Here’s Lance with his flying squirrel, but his favorite toy is Lamb Chop. He adored that toy so much that I bought quite a few of them.

Here’s his collections toys before the fire consumed them. Most of his toys are missing limbs.

Lance wearing some too large for him Doggles. 😂

Lance yawning.

Lance eating his Frosty Paws ice cream treat.

Sudden Cardiac Arrest

When a dog has heart problems or an arrhythmia, he can suddenly die. And this is what happened with Lance.
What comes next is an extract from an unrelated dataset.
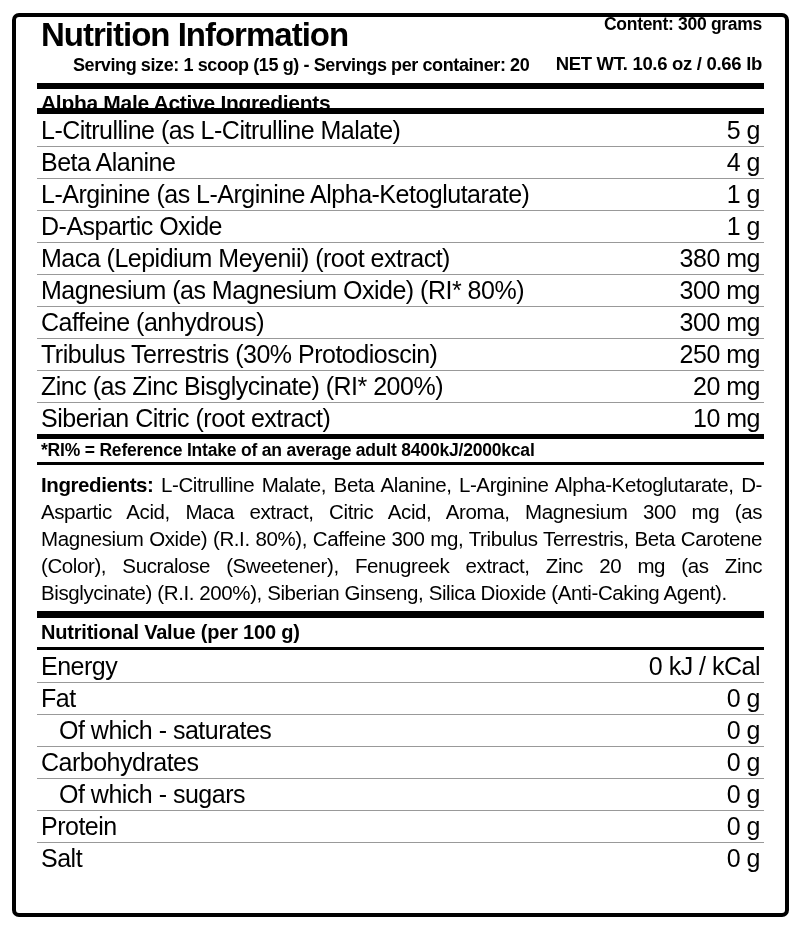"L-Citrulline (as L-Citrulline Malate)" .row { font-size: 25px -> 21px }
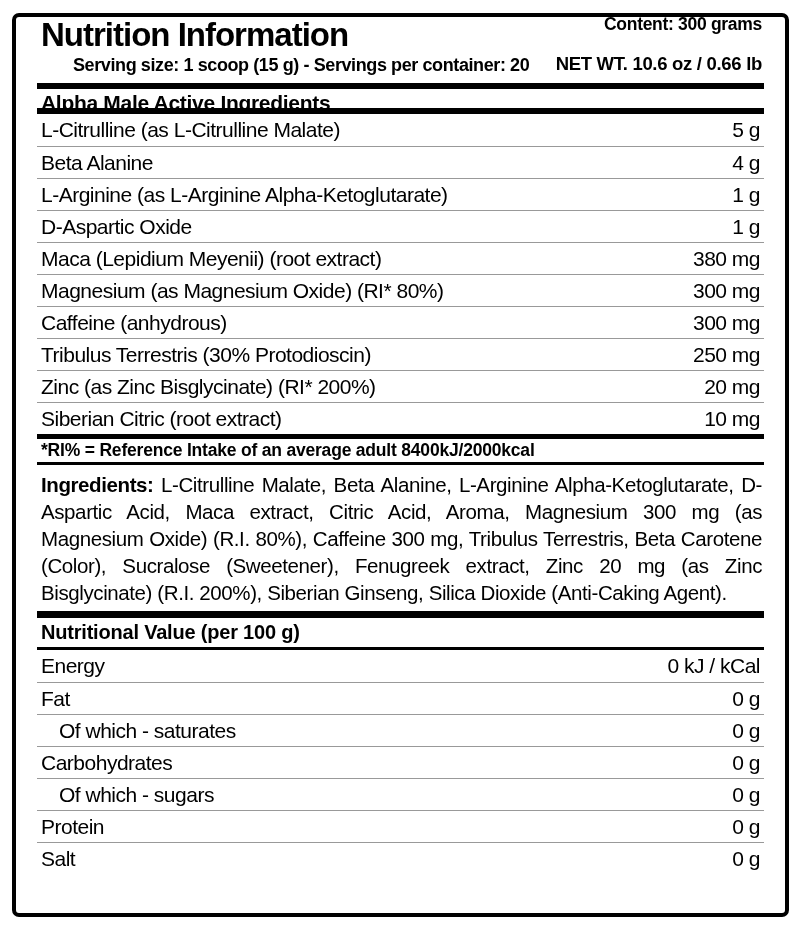"Nutritional Value (per 100 g)" .nv-header { text-align: left -> right }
Before I had left to go pick my boyfriend up from work, I had given Lance some milkbone cookies. He was acting normal. I would have never thought that he’d be dead when I arrived back home. 🙁😮😭

Symptoms

Lance not only had a murmur that continued to increase (started with stage I and ended up being a stage VI in only a few years,) but he also coughed a lot. This was from fluid in his lungs.

He was on medications for his heart: pimobendan, enalapril, and furosemide. The pimobendan was by far the most expensive of his meds.

Here’s Lance with his Hartz orange squeaky bone that he loved to chase.

My sweet boy, I love you and miss you! I have your lamb chop that now sleeps in bed with me because you’re not there. You were a great dog, and I’m so glad I was able to spoil you.